Servie par un seul château d’eau dont la capacité est beaucoup plus inférieure à ses  besoins réels, Bab Berred attend depuis des années d’être reliée au réseau d’approvisionnement en eau potable depuis le lointain Oued Kenar. « Un projet prometteur qui devrait atténuer la souffrance des habitants mais qui tarde alors que la ville est agonisante de soif. Cependant la reconstruction du Barrage effondré de Laânaaser, déjà promise par l’ex ministre de l’eau Charafat Afilal, devrait sauver la ville, mais aussi les autres villages de la région tout aussi touchés par la soif », note Aharaz.

Cannabis coupable                    

Une situation difficile qui ne se limite pas à la ville mais qui touche également tous les villages et les douars avoisinants. Véritable moteur de développement local, l’eau a été pompée à outrance par les plantations du cannabis, premières coupables de cette « sécheresse » comme le soutient Youssef Chtoun.  « La nappe phréatique a été complètement pompée par les puits forés à la sonde par les grands agriculteurs de cannabis. C’est l’une des grandes causes de la rareté des eaux par ici », explique le guide.

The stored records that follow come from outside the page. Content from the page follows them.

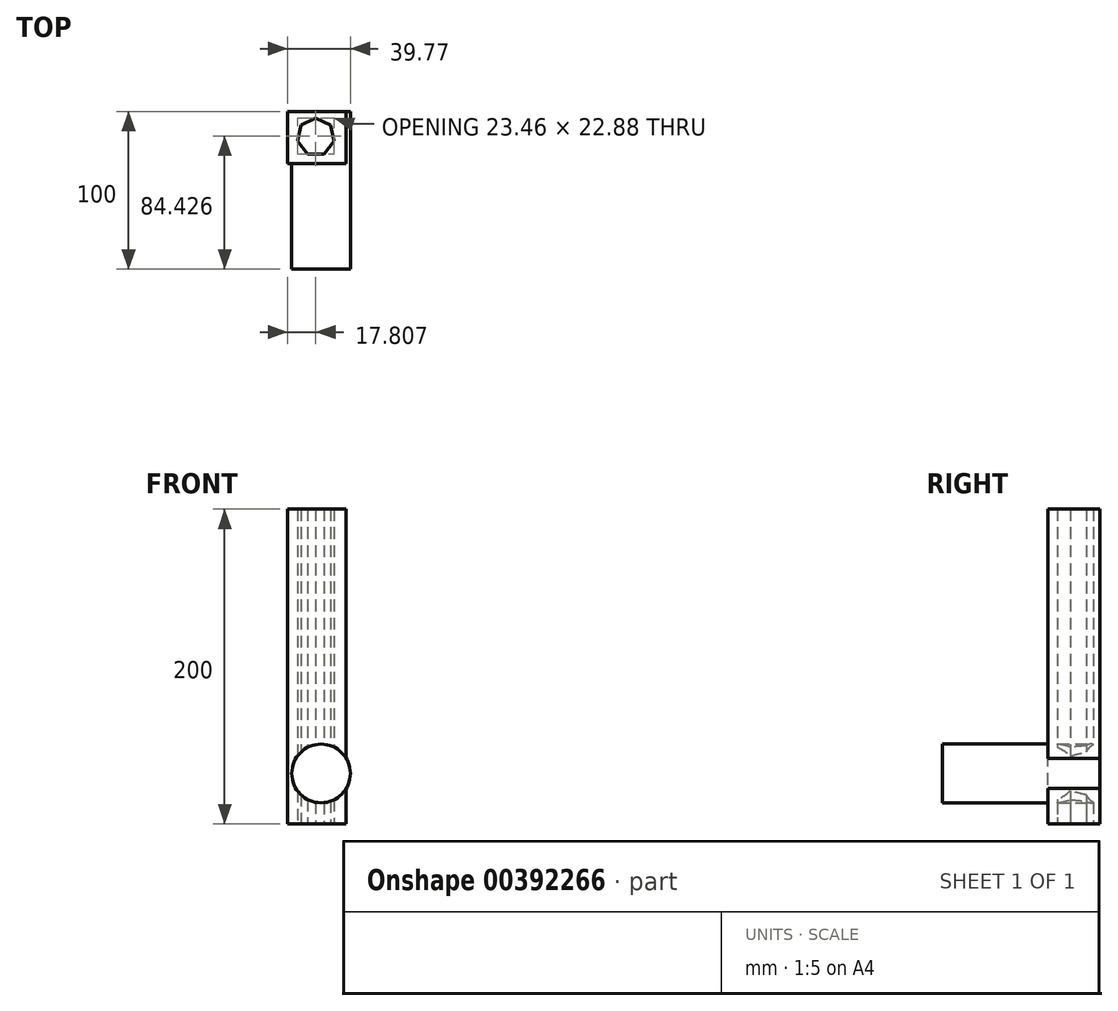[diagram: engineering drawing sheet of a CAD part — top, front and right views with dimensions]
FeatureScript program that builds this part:
annotation { "Feature Type Name" : "Feature", "Feature Type Description" : "" }
export const myFeature = defineFeature(function(context is Context, id is Id, definition is map)
    precondition{}
    {
        {
            var Q0;
            Q0=qCreatedBy(makeId("Top.planeOp"),FACE);
            var sketch = newSketch(context, id + "F0", { "sketchPlane" : qUnion([Q0])});
            skLineSegment(sketch, "E0.bottom", {"start": v(0, 33.02) * mm, "end": v(37.11, 33.02) * mm});
            skLineSegment(sketch, "E0.top", {"start": v(0, 0) * mm, "end": v(37.11, 0) * mm});
            skLineSegment(sketch, "E0.left", {"start": v(0, 33.02) * mm, "end": v(0, 0) * mm});
            skLineSegment(sketch, "E0.right", {"start": v(37.11, 33.02) * mm, "end": v(37.11, 0) * mm});
            skCircle(sketch, "E1.cCircle", {"center": v(17.8, 16.85) * mm, "radius": 10.84 * mm, "construction": true});
            skLineSegment(sketch, "E1.0", {"start": v(23.03, 6) * mm, "end": v(12.59, 6) * mm});
            skLineSegment(sketch, "E1.1", {"start": v(12.59, 6) * mm, "end": v(6.07, 14.17) * mm});
            skLineSegment(sketch, "E1.2", {"start": v(6.07, 14.17) * mm, "end": v(8.4, 24.35) * mm});
            skLineSegment(sketch, "E1.3", {"start": v(8.4, 24.35) * mm, "end": v(17.8, 28.88) * mm});
            skLineSegment(sketch, "E1.4", {"start": v(17.8, 28.88) * mm, "end": v(27.21, 24.35) * mm});
            skLineSegment(sketch, "E1.5", {"start": v(27.21, 24.35) * mm, "end": v(29.54, 14.17) * mm});
            skLineSegment(sketch, "E1.6", {"start": v(29.54, 14.17) * mm, "end": v(23.03, 6) * mm});
            skPoint(sketch, "E1.0.midPoint", {"position": v(17.8, 6) * mm});
            skSolve(sketch);
        }
        {
            var Q0;
            Q0 = qSketchRegion(id + "F0", true);
            extrude(context, id + "F1", {"entities" : qUnion([Q0]), "depth" : 200 * mm});
        }
        {
            var Q0;
            Q0=makeQuery(id+"F1.opExtrude","SWEPT_FACE",FACE,{"disambiguationData":[OSD([sQuery(id+"F0.wireOp",EDGE,"E0.bottom")])]});
            var sketch = newSketch(context, id + "F2", { "sketchPlane" : qUnion([Q0])});
            skCircle(sketch, "E2", {"center": v(-21.14, 32.11) * mm, "radius": 18.63 * mm});
            skSolve(sketch);
        }
        {
            var Q0;
            Q0 = qSketchRegion(id + "F2", true);
            extrude(context, id + "F3", {"entities" : qUnion([Q0]), "operationType" : NewBodyOperationType.ADD, "oppositeDirection" : true, "depth" : 100 * mm});
        }
    });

De son côté Aharaz pointe du doigt la voracité en eau des nouvelles variétés de graines de cannabis importées. « Contrairement au kif beldi, la variété locale, très adaptée au milieu naturel du Rif et peu consommatrice d’eau, les variétés intruses importées d’Amérique Latine, d’Asie et d’Europe sont voraces et exigent d’énormes quantités d’eau pour une irrigation intense. C’est la raison principale du desséchement de la plupart des sources et puits de la région », regrette-t-il.

« Ni élus municipaux locaux, ni parlementaires de la région n’ont proposé de solutions pour nous sortir de cette situation. Nous sommes seuls face à la soif », s’insurge Youssef Chtoun.  Une situation critique qui perdure malgré les réclamations insistantes et les nombreuses manifestations de la population locale contre la soif. Bab Berred profitera-t-elle un jour du potentiel hydrique de Tizirane ? A suivre.